Claude Haiku 4.5 vs Claude Opus 4.6 for Chatbots
Winner: Claude Opus 4.6. In our testing Opus scores 5 vs Haiku’s 4 on the Chatbots task (taskScoreB=5 vs taskScoreA=4). The deciding factor is safety_calibration—Opus scored 5 while Haiku scored 2—while both models tie on persona_consistency (5) and multilingual (5). Opus also ranks 1 of 52 for Chatbots in our testing vs Haiku’s rank 11 of 52. The tradeoff: Opus is substantially more expensive (input/output $5/$25 per M-token vs Haiku $1/$5) and offers a larger context window (1,000,000 vs 200,000 tokens).
anthropic
Claude Haiku 4.5
Benchmark Scores
External Benchmarks
Pricing
Input
$1.00/MTok
Output
$5.00/MTok
modelpicker.net
anthropic
Claude Opus 4.6
Benchmark Scores
External Benchmarks
Pricing
Input
$5.00/MTok
Output
$25.00/MTok
modelpicker.net
Task Analysis
What Chatbots demand: consistent persona across turns, correct safety calibration (refuse harmful requests, allow legitimate ones), and robust multilingual performance. Our Chatbots task uses three primary tests: persona_consistency, safety_calibration, and multilingual. Because an authoritative external benchmark is not present for this task, we base the winner on our internal task scores. In our testing Opus 4.6 leads due to safety_calibration (5 for Opus vs 2 for Haiku). Both models scored 5 on persona_consistency and 5 on multilingual, so they match on core conversational quality and non-English parity. Supporting signals: both models deliver long_context=5 and tool_calling=5 in our tests (useful for multi-turn state and integrations), but Haiku wins classification (4 vs 3) which helps routing or intent detection. Operational factors matter: Haiku is far cheaper ($1 input / $5 output per M-token) and lower-latency per its description; Opus is costlier ($5 / $25) but offers a far larger context window (1,000,000 vs 200,000) and top safety calibration—critical for enterprise or regulated bots.
Practical Examples
When to pick Opus 4.6 (where it shines):
- Safety-critical support: a healthcare or financial assistant that must refuse risky prompts—Opus scored 5 vs Haiku 2 on safety_calibration in our testing, reducing unsafe responses.

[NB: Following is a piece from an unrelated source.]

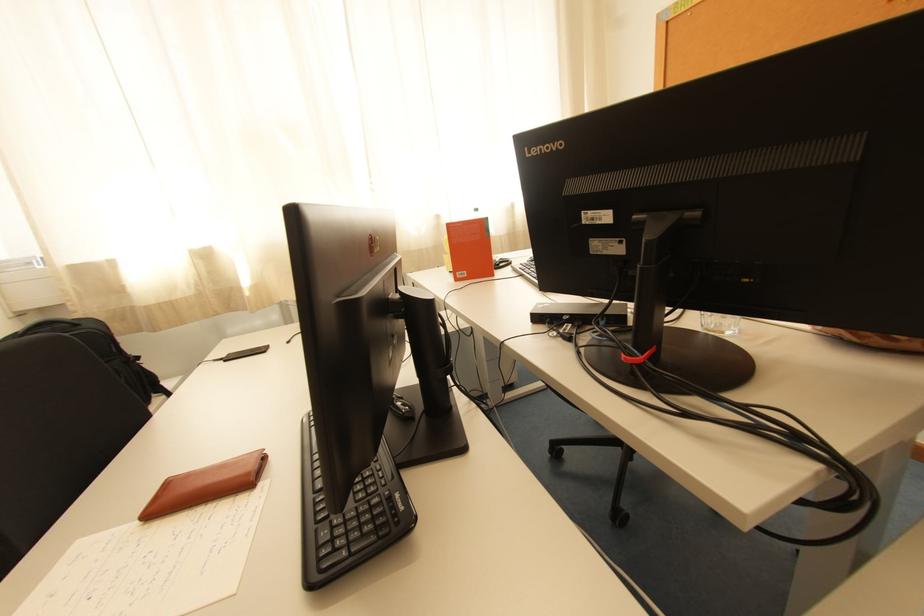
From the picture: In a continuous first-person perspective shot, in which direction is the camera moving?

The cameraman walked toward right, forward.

- Long, multi-document sessions: enterprise case work requiring a 1,000,000-token context window (Opus) for long conversation history and document grounding.
- High-assurance multilingual support with strict refusal behavior: both models scored 5 on multilingual/persona, but Opus’s safety edge matters when policy enforcement is required. When to pick Haiku 4.5 (where it shines):
- High-volume, cost-sensitive FAQ bots: Haiku costs $1 input / $5 output per M-token vs Opus $5 / $25, while still scoring 4 on the Chatbots task and matching persona/multilingual quality in our tests.
- Fast routing and classification-heavy flows: Haiku scored 4 vs Opus 3 on classification in our testing, useful for intent routing before handing off to specialist agents.
- Lightweight conversational agents where extreme safety refusal behavior is less critical but cost and latency matter.
Bottom Line
For Chatbots, choose Claude Haiku 4.5 if you need a low-cost, fast conversational model that maintains persona and multilingual quality and you prioritize throughput or classification-driven routing. Choose Claude Opus 4.6 if you need top-tier safety calibration, larger context for long conversations, and enterprise-grade refusal behavior—Opus wins our Chatbots tests by 1 point (5 vs 4) and ranks 1 of 52 in our testing.
How We Test
We test every model against our 12-benchmark suite covering tool calling, agentic planning, creative problem solving, safety calibration, and more. Each test is scored 1–5 by an LLM judge. Read our full methodology.